- **Supplied passage**
┄┄┄┄┄┄┄┄┄┄┄┄┄┄┄┄┄┄┄┄

34. In connection with the dissolution of DC, DC will distribute all of its assets, which will consist only of TC1 Redemption Note, TC2 Redemption Note, TC3 Redemption Note, TC4 Redemption Note, TC5 Redemption Note, TC6 Redemption Note, TC7 Redemption Note and TC8 Redemption Note and the rights to any tax refunds referred to in Paragraph 37, to TC1, TC2, TC3, TC4, TC5, TC6, TC7 and TC8, as the case may be, in accordance with their respective shareholdings. In particular, DC will:
(a) Assign and distribute TC1 Redemption Note to TC1;
(b) Assign and distribute TC2 Redemption Note to TC2;
(c) Assign and distribute TC3 Redemption Note to TC3;
(d) Assign and distribute TC4 Redemption Note to TC4;
(e) Assign and distribute TC5 Redemption Note to TC5;
(f) Assign and distribute TC6 Redemption Note to TC6;
(g) Assign and distribute TC7 Redemption Note to TC7; and
(h) Assign and distribute TC8 Redemption Note to TC8.
As a result of the assignment and distribution of the Redemption Notes held by DC as described in this Paragraph, the respective obligations of TC1, TC2, TC3, TC4, TC5, TC6, TC7 and TC8 under its particular TC note will merge and be extinguished.
35. To the extent that there is a positive balance in the CDA of DC immediately prior to the distribution of each TC Note, DC will elect, in the prescribed manner and prescribed form required under subsection 83(2), to treat the portion of the Winding-Up Dividend referred to in subparagraph 88(2)(b)(i) as a separate capital dividend paid. Pursuant to subparagraph 88(2)(b)(iv), each TC will each be deemed to have received a proportionate capital dividend from DC.
36. To the extent that there is a positive GRIP balance in DC at the time of the winding-up of DC, DC will designate, pursuant to subsection 89(14), to treat a portion of the Winding-Up Dividend referred to in subsection 88(2)(b)(iii) to be an eligible dividend by notifying TC1, TC2, TC3, TC4, TC5, TC6, TC7 and TC8 in writing, within the time limit prescribed in subsection 89(14), that the portion of such dividend is an eligible dividend.
37. Any refund of tax to which DC is entitled pursuant to the provisions of the Act as a result of over-payment of tax instalments will be distributed (under the terms of the agreement governing the dissolution of DC) pro-rata to each of the TCs.

┄┄┄┄┄┄┄┄┄┄┄┄┄┄┄┄┄┄┄┄

Collection entries:
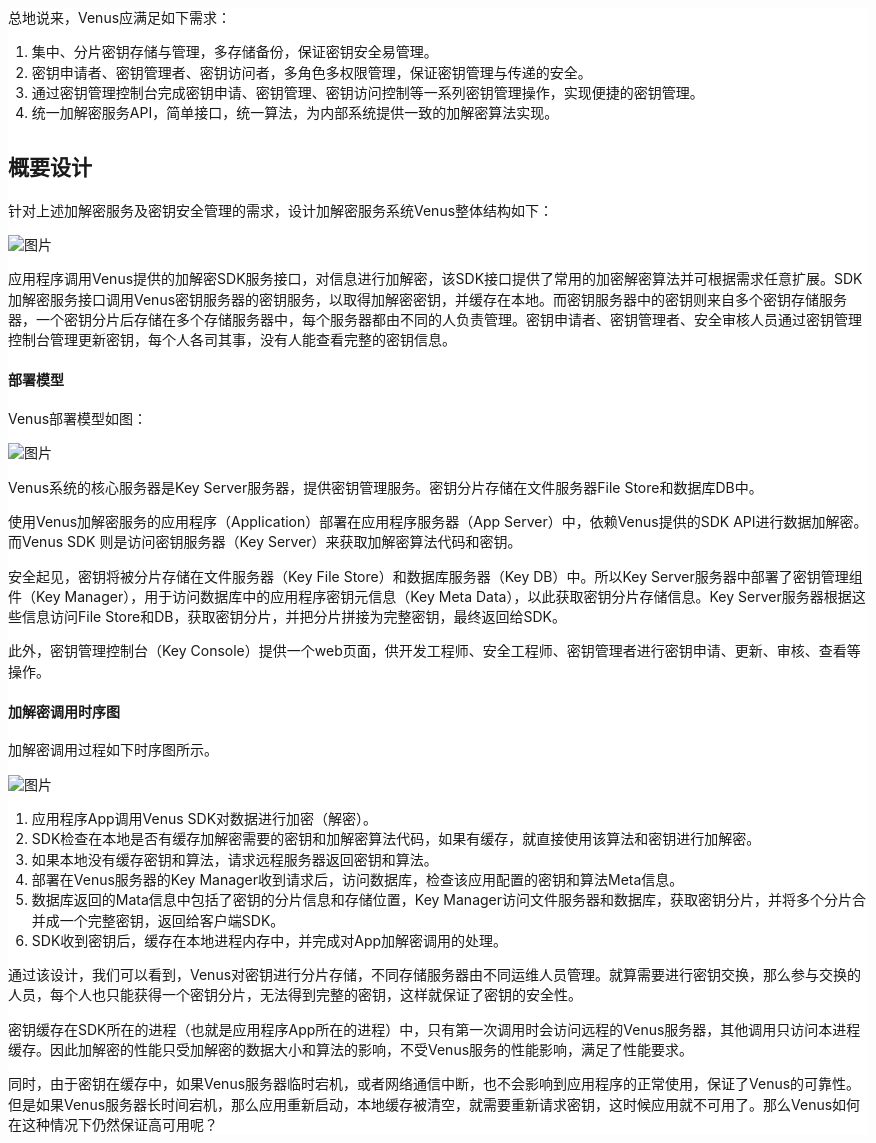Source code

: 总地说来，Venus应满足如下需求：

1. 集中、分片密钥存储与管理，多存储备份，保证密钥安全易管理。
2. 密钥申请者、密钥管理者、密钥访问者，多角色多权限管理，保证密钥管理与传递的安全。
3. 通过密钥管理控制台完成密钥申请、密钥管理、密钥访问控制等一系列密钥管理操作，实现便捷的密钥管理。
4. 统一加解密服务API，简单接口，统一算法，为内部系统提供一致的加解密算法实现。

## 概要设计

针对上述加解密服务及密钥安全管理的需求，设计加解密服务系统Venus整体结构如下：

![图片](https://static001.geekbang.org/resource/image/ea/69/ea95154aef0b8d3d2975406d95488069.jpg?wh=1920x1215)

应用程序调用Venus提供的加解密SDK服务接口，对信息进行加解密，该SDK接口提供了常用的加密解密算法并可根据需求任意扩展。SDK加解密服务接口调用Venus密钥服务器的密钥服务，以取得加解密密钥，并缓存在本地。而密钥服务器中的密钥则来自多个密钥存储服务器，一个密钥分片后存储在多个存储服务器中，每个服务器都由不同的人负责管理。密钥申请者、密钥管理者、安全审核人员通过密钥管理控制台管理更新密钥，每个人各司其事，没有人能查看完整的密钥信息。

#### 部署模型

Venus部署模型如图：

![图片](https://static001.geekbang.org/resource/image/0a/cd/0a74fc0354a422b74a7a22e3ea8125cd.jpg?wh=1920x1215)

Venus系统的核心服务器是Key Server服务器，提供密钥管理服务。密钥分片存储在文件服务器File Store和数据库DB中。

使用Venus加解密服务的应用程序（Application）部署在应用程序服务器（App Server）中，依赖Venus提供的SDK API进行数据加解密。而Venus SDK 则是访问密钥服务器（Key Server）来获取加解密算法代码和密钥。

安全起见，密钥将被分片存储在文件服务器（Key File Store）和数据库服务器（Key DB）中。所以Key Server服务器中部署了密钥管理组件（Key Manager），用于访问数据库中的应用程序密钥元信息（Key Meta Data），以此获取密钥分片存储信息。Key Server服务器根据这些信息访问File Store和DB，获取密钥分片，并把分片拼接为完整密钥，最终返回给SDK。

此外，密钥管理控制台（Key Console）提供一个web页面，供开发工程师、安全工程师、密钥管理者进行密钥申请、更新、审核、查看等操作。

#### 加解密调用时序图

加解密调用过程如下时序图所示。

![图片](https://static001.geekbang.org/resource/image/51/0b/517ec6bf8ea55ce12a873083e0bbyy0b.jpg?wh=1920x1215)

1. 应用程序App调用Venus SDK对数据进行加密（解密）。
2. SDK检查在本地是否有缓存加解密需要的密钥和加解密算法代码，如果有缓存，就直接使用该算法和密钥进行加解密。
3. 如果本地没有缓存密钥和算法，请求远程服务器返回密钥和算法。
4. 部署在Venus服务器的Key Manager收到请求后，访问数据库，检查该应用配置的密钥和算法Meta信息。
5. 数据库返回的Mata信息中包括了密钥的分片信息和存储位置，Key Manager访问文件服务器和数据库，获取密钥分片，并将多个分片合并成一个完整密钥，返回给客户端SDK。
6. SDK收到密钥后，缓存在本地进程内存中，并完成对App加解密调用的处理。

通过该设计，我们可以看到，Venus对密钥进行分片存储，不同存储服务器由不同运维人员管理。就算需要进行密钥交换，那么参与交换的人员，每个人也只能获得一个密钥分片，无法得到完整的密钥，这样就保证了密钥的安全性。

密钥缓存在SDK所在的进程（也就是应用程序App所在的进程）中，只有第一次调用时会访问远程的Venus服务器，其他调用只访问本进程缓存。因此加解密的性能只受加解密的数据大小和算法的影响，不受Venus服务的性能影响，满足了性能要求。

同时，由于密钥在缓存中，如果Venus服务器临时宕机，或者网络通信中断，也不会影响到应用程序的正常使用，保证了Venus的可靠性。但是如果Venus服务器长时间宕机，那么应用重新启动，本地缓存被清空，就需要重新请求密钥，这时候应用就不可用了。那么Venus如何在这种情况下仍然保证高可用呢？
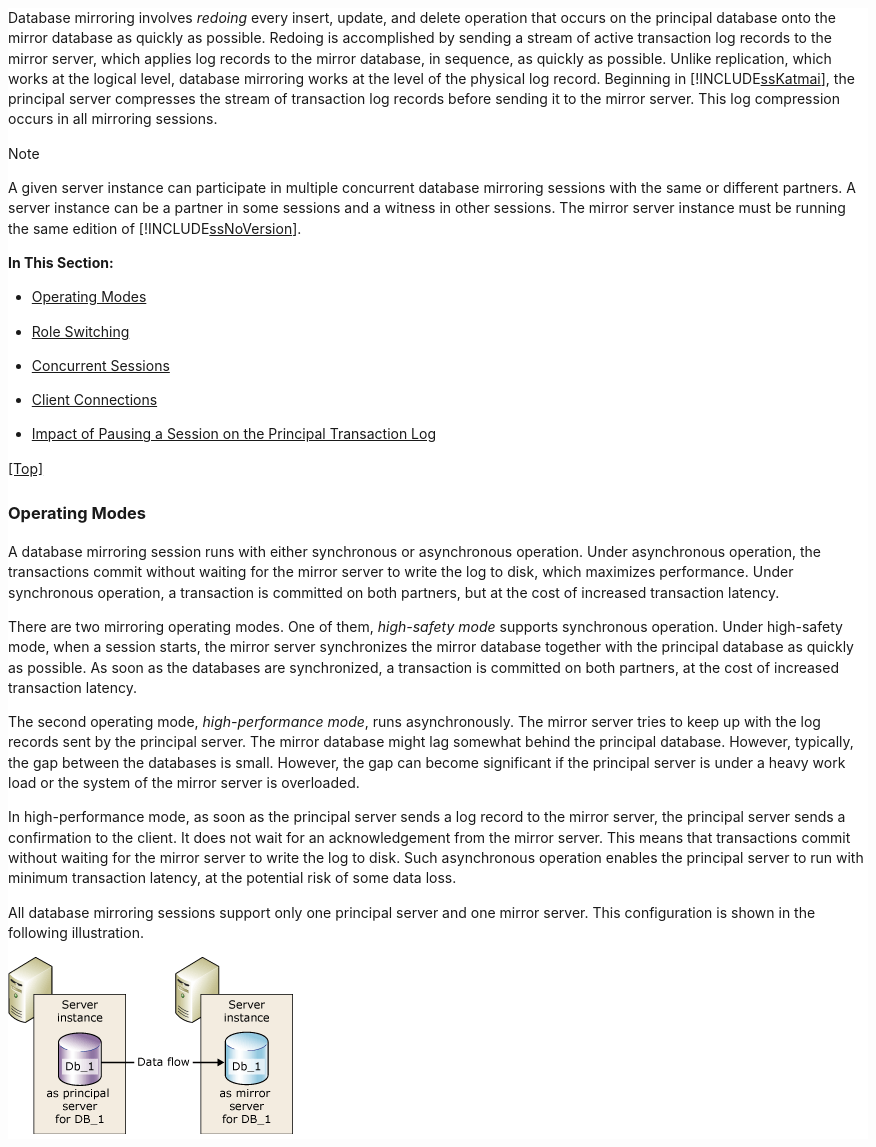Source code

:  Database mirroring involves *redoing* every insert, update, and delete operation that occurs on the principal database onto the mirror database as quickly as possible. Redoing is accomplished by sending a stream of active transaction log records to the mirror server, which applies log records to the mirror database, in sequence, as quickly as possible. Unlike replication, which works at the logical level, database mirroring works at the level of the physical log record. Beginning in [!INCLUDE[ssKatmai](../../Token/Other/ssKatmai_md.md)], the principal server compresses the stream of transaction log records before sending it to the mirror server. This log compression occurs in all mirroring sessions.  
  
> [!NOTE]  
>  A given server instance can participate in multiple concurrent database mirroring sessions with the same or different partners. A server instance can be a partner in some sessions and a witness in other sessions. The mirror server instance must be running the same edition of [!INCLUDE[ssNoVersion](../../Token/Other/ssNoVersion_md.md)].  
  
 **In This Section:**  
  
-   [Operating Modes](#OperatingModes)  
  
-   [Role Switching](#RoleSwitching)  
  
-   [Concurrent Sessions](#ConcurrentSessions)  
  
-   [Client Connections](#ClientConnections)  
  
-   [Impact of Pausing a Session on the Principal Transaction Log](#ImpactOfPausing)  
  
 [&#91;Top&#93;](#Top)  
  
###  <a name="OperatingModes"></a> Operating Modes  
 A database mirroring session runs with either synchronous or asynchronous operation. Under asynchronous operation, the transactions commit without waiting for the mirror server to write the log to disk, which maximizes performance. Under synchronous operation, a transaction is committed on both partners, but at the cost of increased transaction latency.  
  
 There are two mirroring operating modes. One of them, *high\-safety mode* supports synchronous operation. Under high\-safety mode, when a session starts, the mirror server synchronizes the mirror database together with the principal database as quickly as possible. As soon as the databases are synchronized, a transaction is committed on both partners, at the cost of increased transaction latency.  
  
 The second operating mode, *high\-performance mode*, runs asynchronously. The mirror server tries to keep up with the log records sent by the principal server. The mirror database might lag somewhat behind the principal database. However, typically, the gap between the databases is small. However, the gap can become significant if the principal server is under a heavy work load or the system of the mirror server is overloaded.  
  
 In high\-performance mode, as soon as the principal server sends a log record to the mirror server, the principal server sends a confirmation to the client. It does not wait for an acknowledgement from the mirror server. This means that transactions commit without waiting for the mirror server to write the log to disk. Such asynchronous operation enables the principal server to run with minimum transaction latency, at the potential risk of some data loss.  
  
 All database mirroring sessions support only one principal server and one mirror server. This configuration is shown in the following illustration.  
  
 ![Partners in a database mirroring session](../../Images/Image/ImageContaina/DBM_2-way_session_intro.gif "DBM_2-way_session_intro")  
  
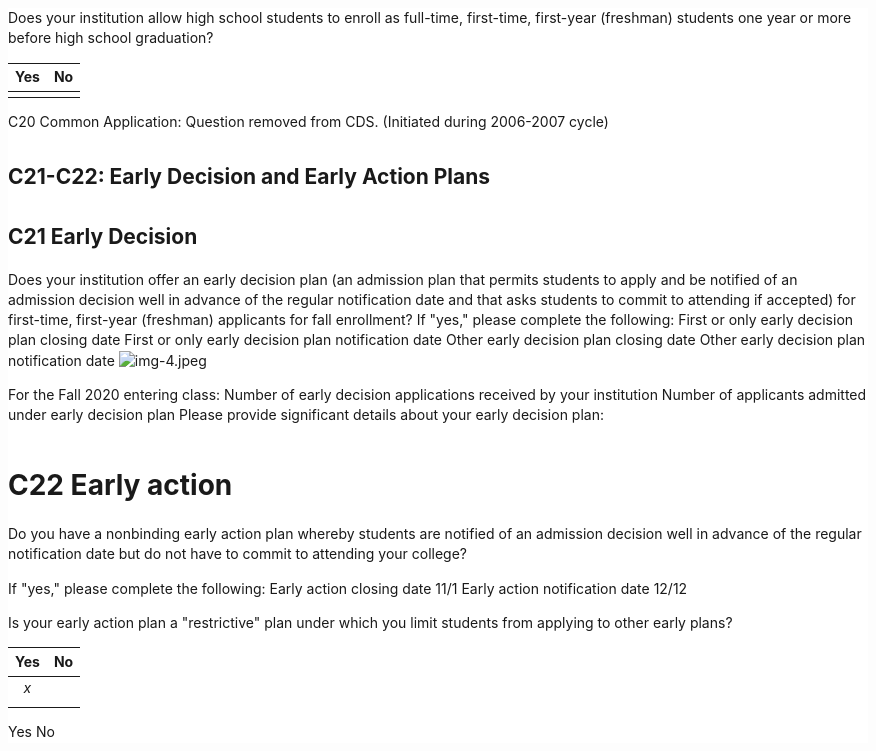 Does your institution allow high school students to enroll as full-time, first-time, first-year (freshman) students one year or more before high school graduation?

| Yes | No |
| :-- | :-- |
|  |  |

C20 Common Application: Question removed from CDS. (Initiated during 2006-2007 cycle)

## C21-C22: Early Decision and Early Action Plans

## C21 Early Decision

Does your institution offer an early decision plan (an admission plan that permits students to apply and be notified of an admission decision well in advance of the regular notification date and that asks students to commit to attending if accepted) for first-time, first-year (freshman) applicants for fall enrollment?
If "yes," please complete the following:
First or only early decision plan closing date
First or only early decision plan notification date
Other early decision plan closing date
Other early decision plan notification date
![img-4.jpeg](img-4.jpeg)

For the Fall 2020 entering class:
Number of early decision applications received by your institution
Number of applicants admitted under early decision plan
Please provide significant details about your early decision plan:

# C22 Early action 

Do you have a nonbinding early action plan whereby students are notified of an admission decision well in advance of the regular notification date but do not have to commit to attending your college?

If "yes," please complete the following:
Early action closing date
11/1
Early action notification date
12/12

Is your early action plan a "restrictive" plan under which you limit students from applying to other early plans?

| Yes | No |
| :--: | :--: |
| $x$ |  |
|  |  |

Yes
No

┄┄┄┄┄┄┄┄┄┄┄┄┄┄┄┄┄┄┄┄

- **Work request 1**
In the passage on the dissolution of DC, list every subsection or subparagraph of the Act that is cited.
- **Work request 2**
Return the collection entries character for character, from the start of the entries through the line containing "Venus部署模型如图：", with both ends included. Leave out the pictures.

- **Worked solution 1**
- subsection 83(2)
- subparagraph 88(2)(b)(i)
- subparagraph 88(2)(b)(iv)
- subsection 89(14)
- subsection 88(2)(b)(iii)

- **Worked solution 2**
Source code

: 总地说来，Venus应满足如下需求：

1. 集中、分片密钥存储与管理，多存储备份，保证密钥安全易管理。
2. 密钥申请者、密钥管理者、密钥访问者，多角色多权限管理，保证密钥管理与传递的安全。
3. 通过密钥管理控制台完成密钥申请、密钥管理、密钥访问控制等一系列密钥管理操作，实现便捷的密钥管理。
4. 统一加解密服务API，简单接口，统一算法，为内部系统提供一致的加解密算法实现。

## 概要设计

针对上述加解密服务及密钥安全管理的需求，设计加解密服务系统Venus整体结构如下：

![图片](https://static001.geekbang.org/resource/image/ea/69/ea95154aef0b8d3d2975406d95488069.jpg?wh=1920x1215)

应用程序调用Venus提供的加解密SDK服务接口，对信息进行加解密，该SDK接口提供了常用的加密解密算法并可根据需求任意扩展。SDK加解密服务接口调用Venus密钥服务器的密钥服务，以取得加解密密钥，并缓存在本地。而密钥服务器中的密钥则来自多个密钥存储服务器，一个密钥分片后存储在多个存储服务器中，每个服务器都由不同的人负责管理。密钥申请者、密钥管理者、安全审核人员通过密钥管理控制台管理更新密钥，每个人各司其事，没有人能查看完整的密钥信息。

#### 部署模型

Venus部署模型如图：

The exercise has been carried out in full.